Já que o assunto pulou para o carro, quer lugar melhor para expressar a raiva do mundo que o trânsito? Tem gente que sai de casa com disposição de matar ou então morrer. Costura, fecha, corta, faz zigue zague, xinga, ameaça, e mais uma lista enorme de grosserias. Não posso deixar de pensar que essa postura se relaciona com alguns fatores, digamos assim, estranhos. Veja só, esses caras que saem acelerando, mostrando o carrão, o barulhão, a buzina, a coragem, me parecem ter o carro como uma extensão do corpo, ou melhor, extensão de uma parte do corpo que eles gostariam que fosse maior, mais saliente, enfim mais ativa…. Mas e se for mulher fazendo isso? Bom, acho que devem ser as mulheres  desses caras… De novo a terapia. Se infrator de transito fosse condenado a sessões de terapia, o número de acidentes com certeza diminuiria.

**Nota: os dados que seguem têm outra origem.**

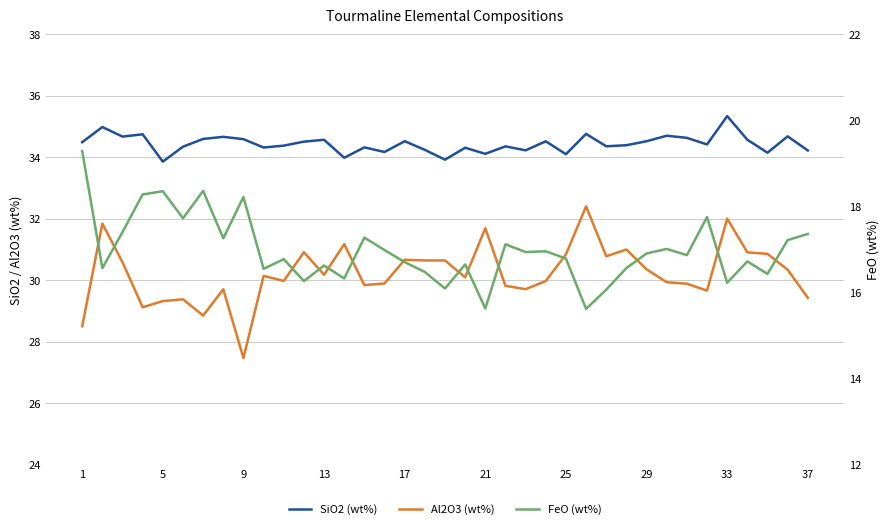

Rank the series by their maximum value, from highest to lowest.

SiO2 (wt%), Al2O3 (wt%), FeO (wt%)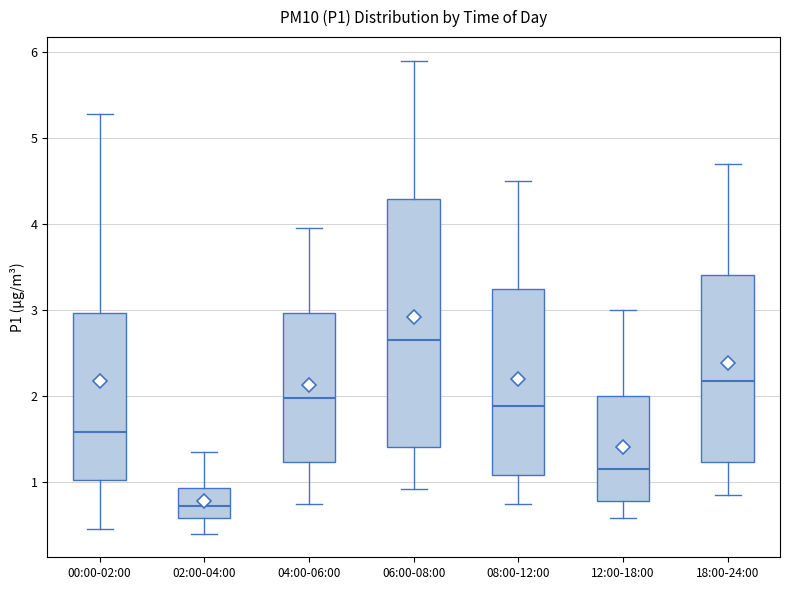

Which box is the tallest, from its lower edge to its upper edge?

06:00-08:00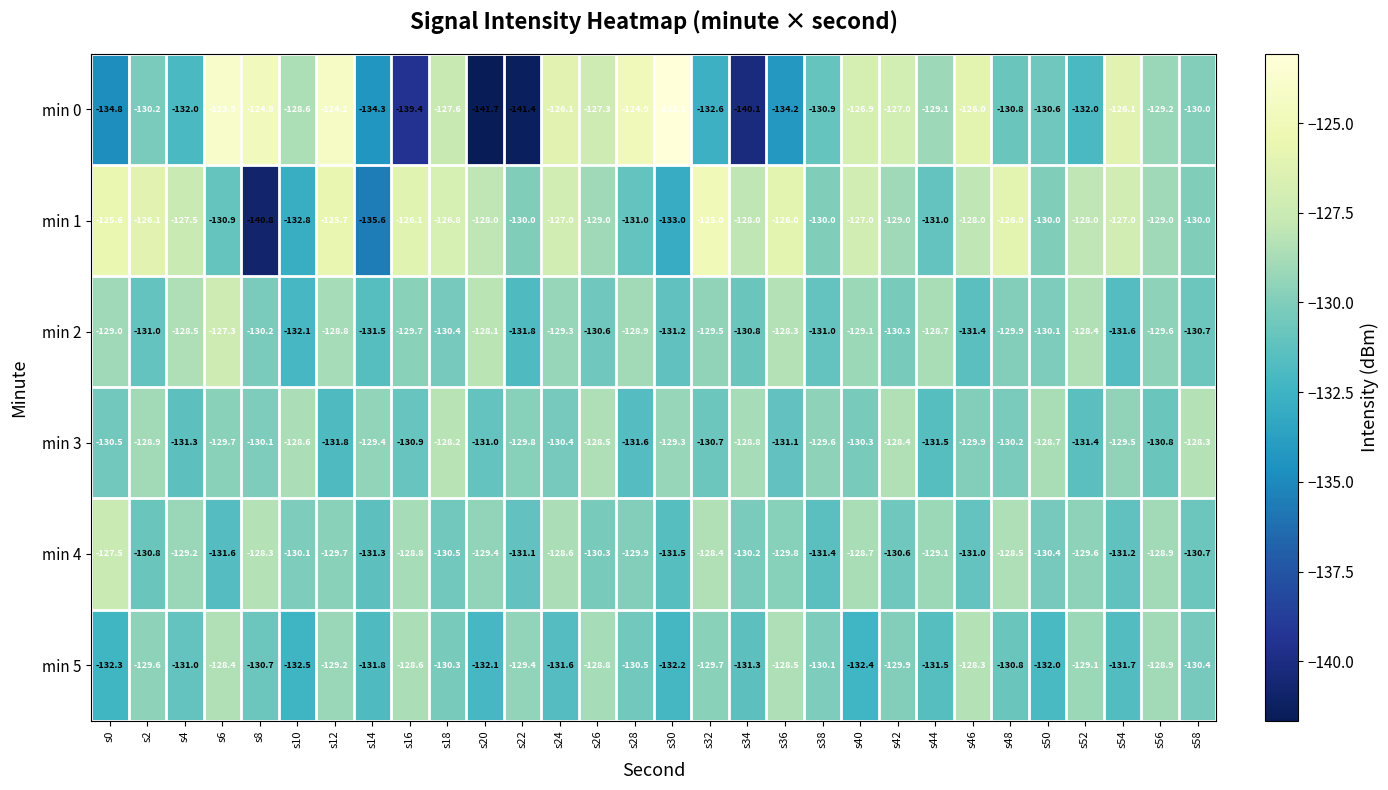

The min 3 series shows -27.3 at s24. True or false?

False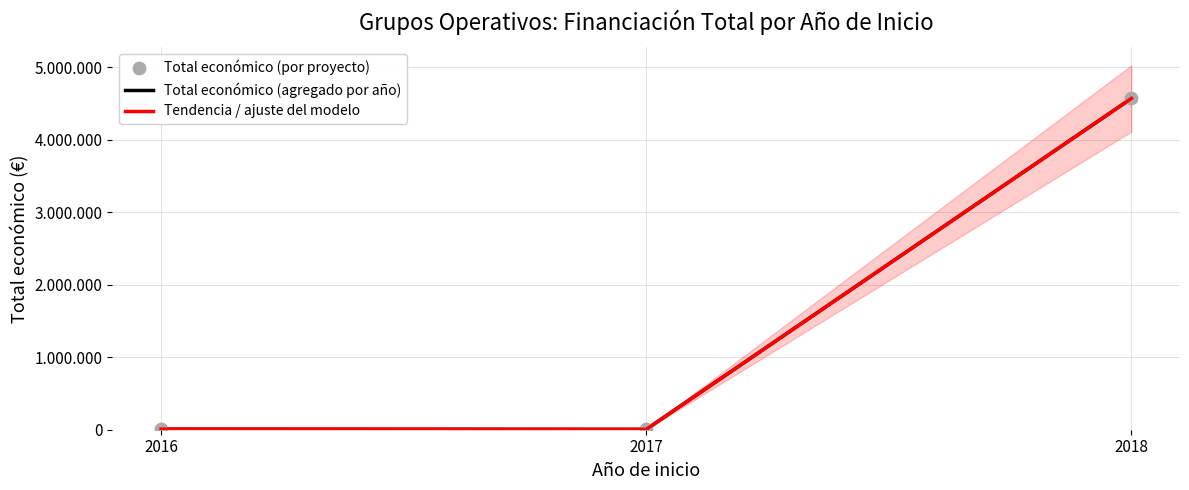

What are all the series names shown in the legend?

Total económico (agregado por año), Tendencia / ajuste del modelo, Total económico (por proyecto)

Vou andando e estou quase chegando ao meu destino, um cartório… Essa cruel invenção portuguesa, um agrado que os poderosos distribuíam aos seus apaniguados. Imagino que na porta do inferno, não há um portal como descrito por Dante e depois forjado por Rodin, mas sim um cartório. Os condenados ficarão uma parte da eternidade na fila, juntando papéis, documentos, fotos, assinaturas etc. Pensem bem no que um cartório faz. Ele cobra para dizer que aquilo que é seu… é seu! Que você é… você! Que a sua assinatura é… a sua assinatura! Se você respirar fundo dentro de um cartório terá de pagar mais um pouquinho. Tomam seu dinheiro na maior desfaçatez, mas é tudo legal, cheio de normas, regras, leis etc etc. Apesar disso tudo uma coisa me chama atenção: como os donos de cartório conseguem selecionar tanta gente mal humorada ou de mal com a vida para trabalhar atrás de seus balcões. Fala sério, deve ser uma tarefa difícil…

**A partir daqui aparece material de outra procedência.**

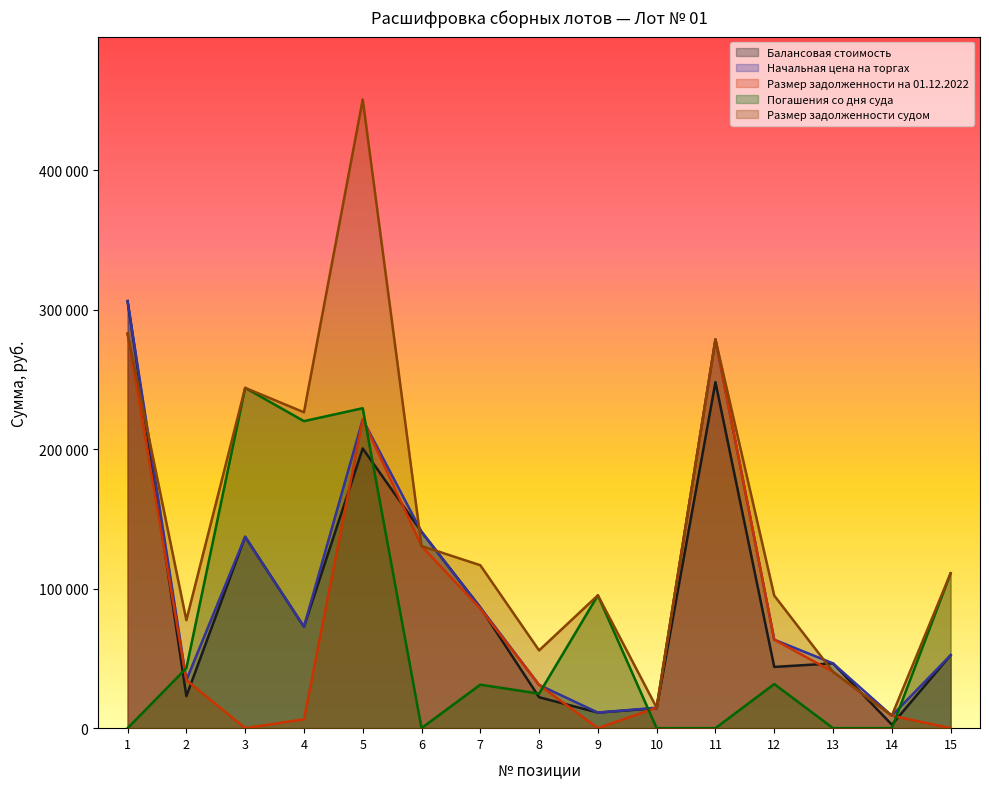

True or false: Начальная цена на торгах and Балансовая стоимость cross at least once.

False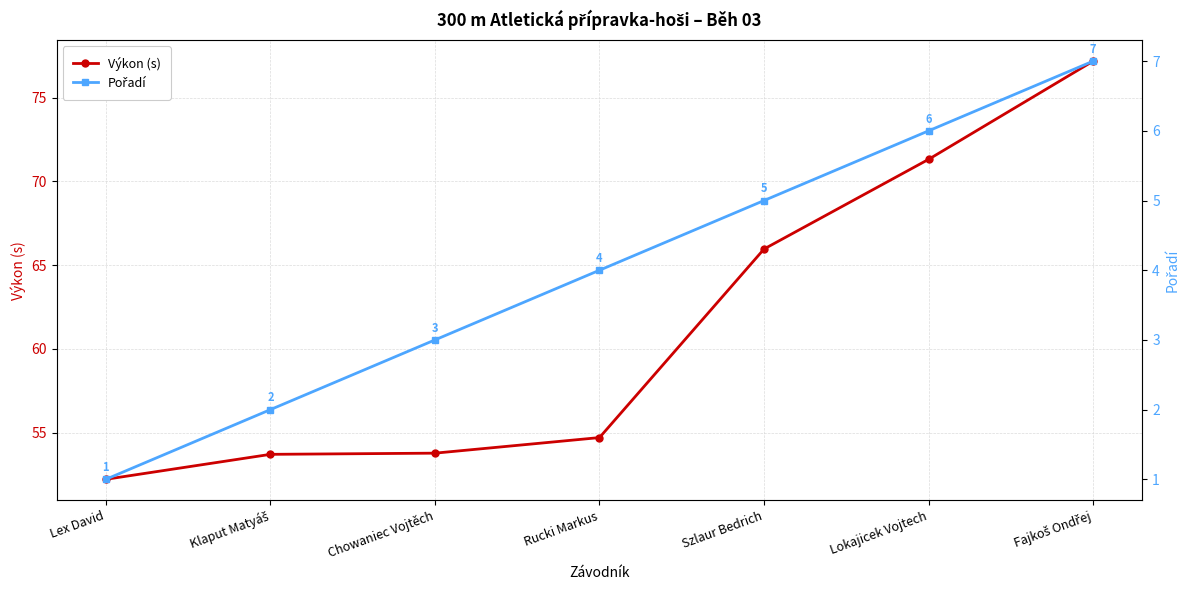

Is it true that Pořadí equals 5.0 at Szlaur Bedrich?

True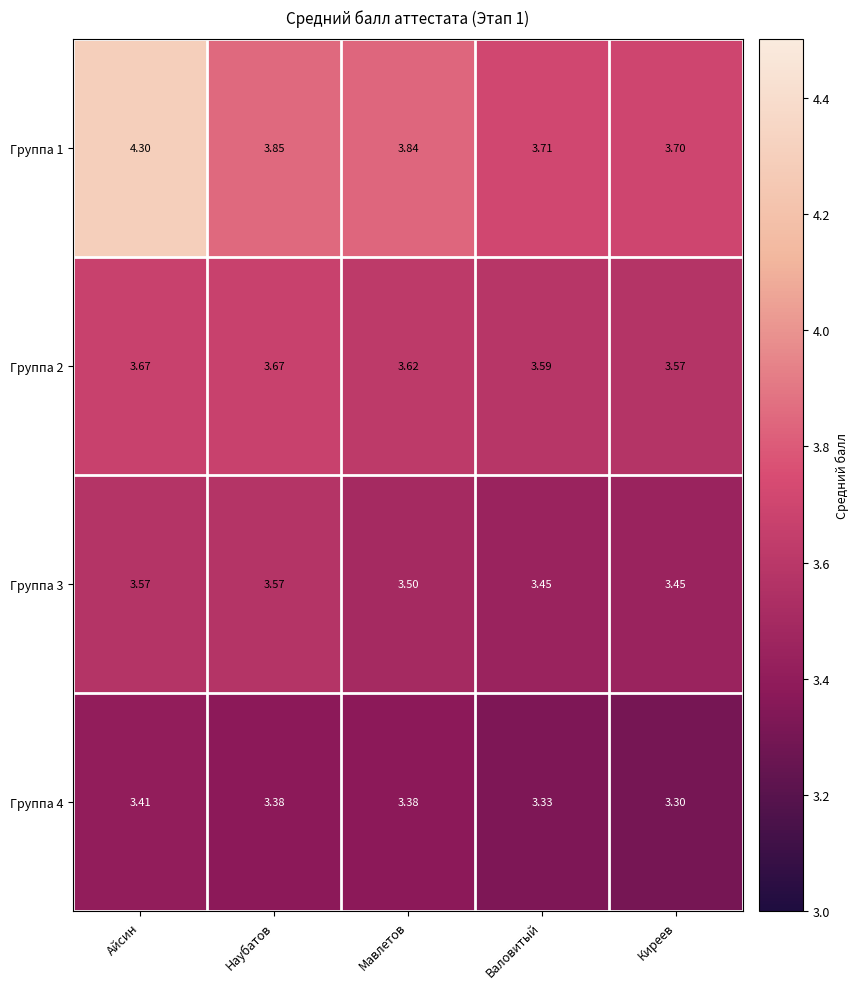

Is the value of Группа 1 at Мавлетов greater than the value of Группа 3 at Киреев?

Yes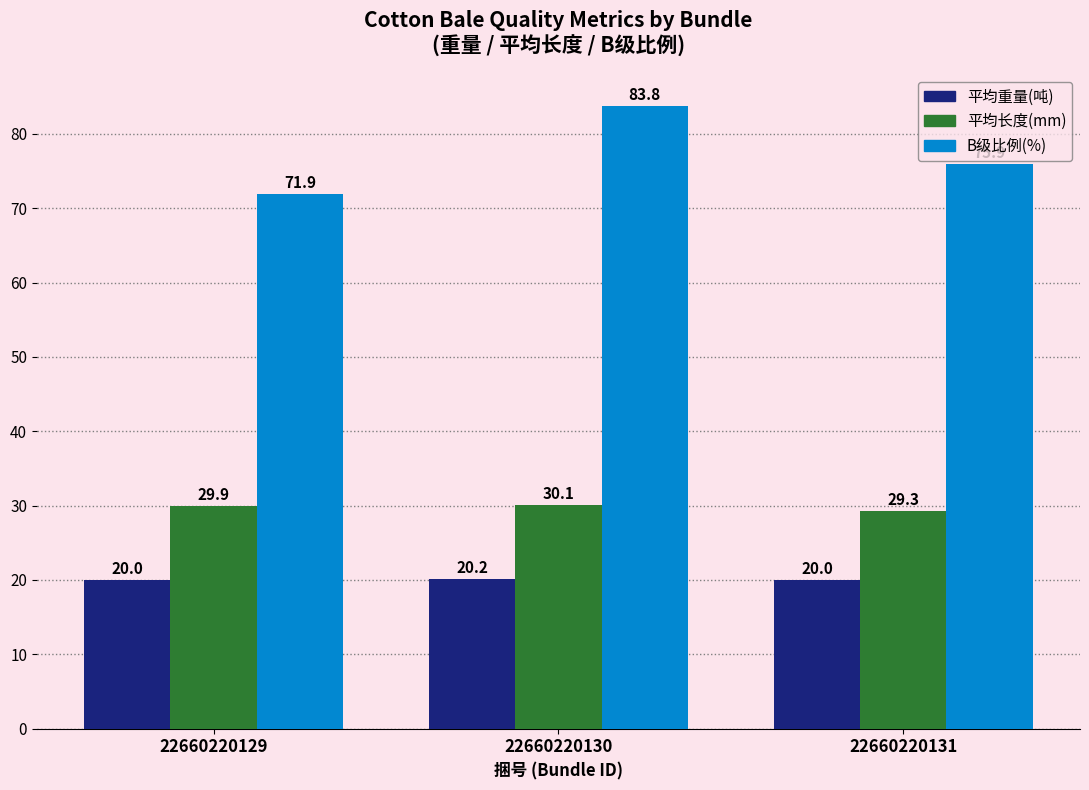

What is the difference between the maximum and minimum values in the 平均长度(mm) series?

0.7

Bom,  resolvido o problema no cartório, retorno ao estacionamento, o carro com o adesivo da gentileza foi embora, sintonizo a Rádio Cabeça na programação de notícias. Lobão está falando mal do PT, Álvaro Dias conta detalhes de mais uma aplicação de botox, Arnaldo Jabor pede a canonização do cara da Petrobrás… Identifico um fundo musical… Noventa milhões em ação, pra frente Brasil !!!  Vou mudar de estação…

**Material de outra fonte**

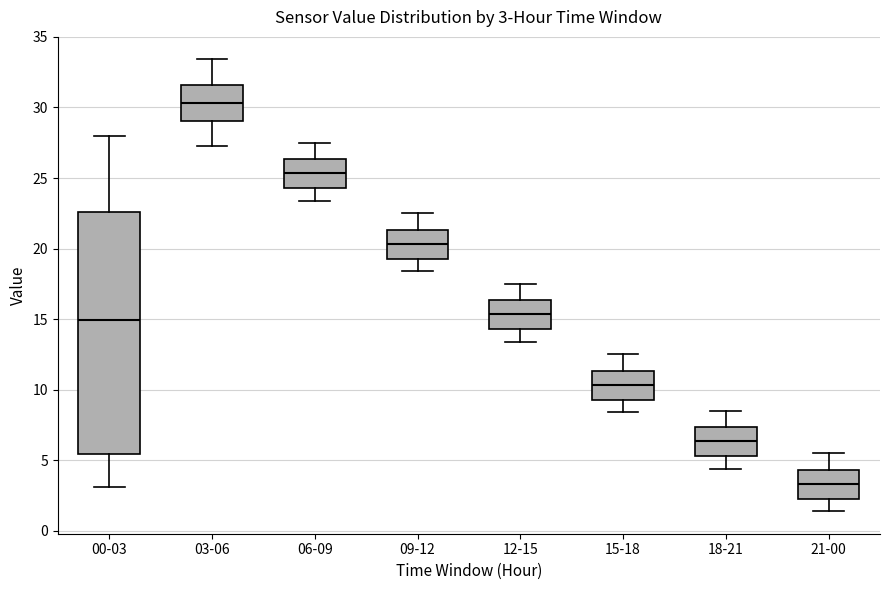

Which box has the lowest median line?

21-00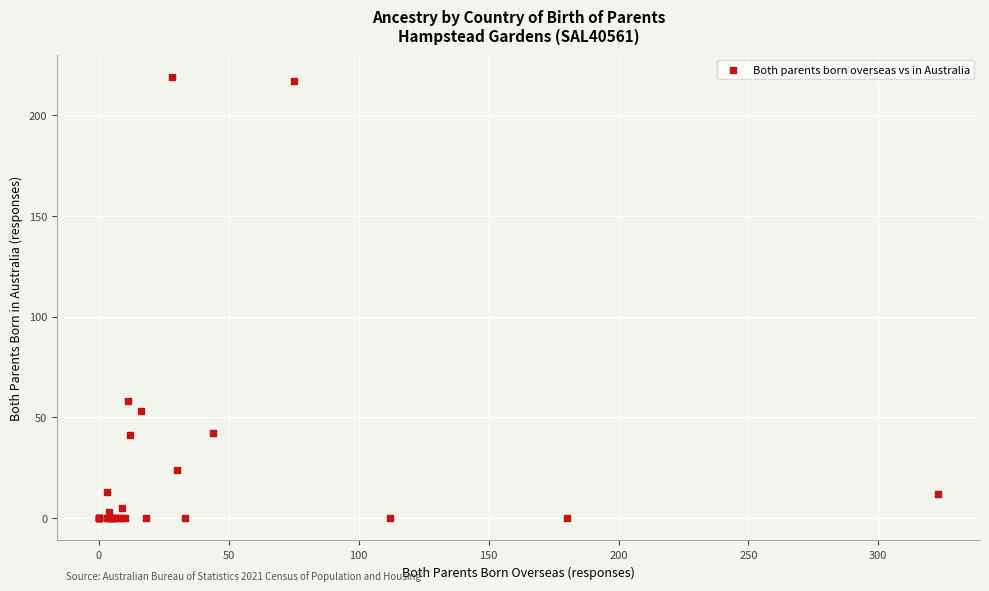

What Y value in the scatter plot is closest to 109?

58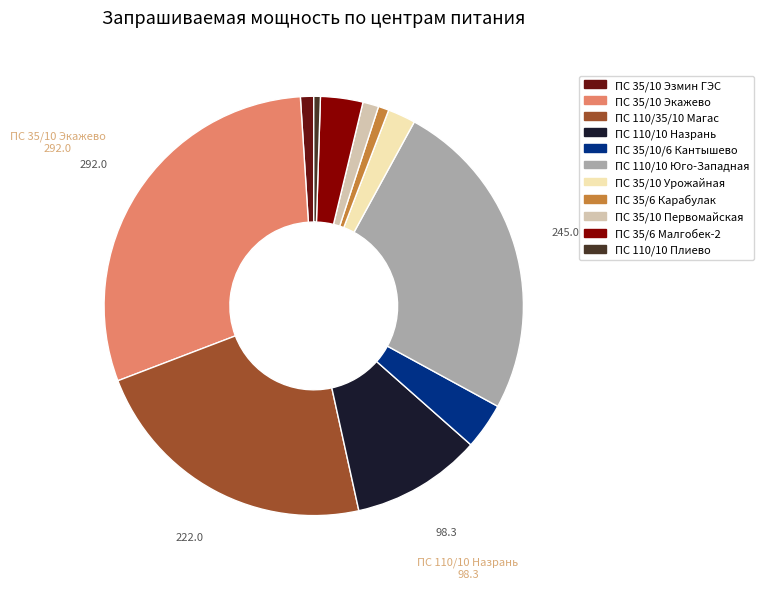

The ПС 110/10 Юго-Западная slice represents 25% of the pie. True or false?

True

Luiz Lobo, engenheiro,  poeta bissexto, casado com Diva, cujo nome já a descreve muito bem, e também blogueiro. Escreve e fala de futebol, embora a bola não goste dele. Também escreve sobre música ou sobre qualquer outra coisa que faça barulho. Gosta de traduzir o economês dos jornais e de falar das coisas que o incomodam na política, sem nenhuma isenção.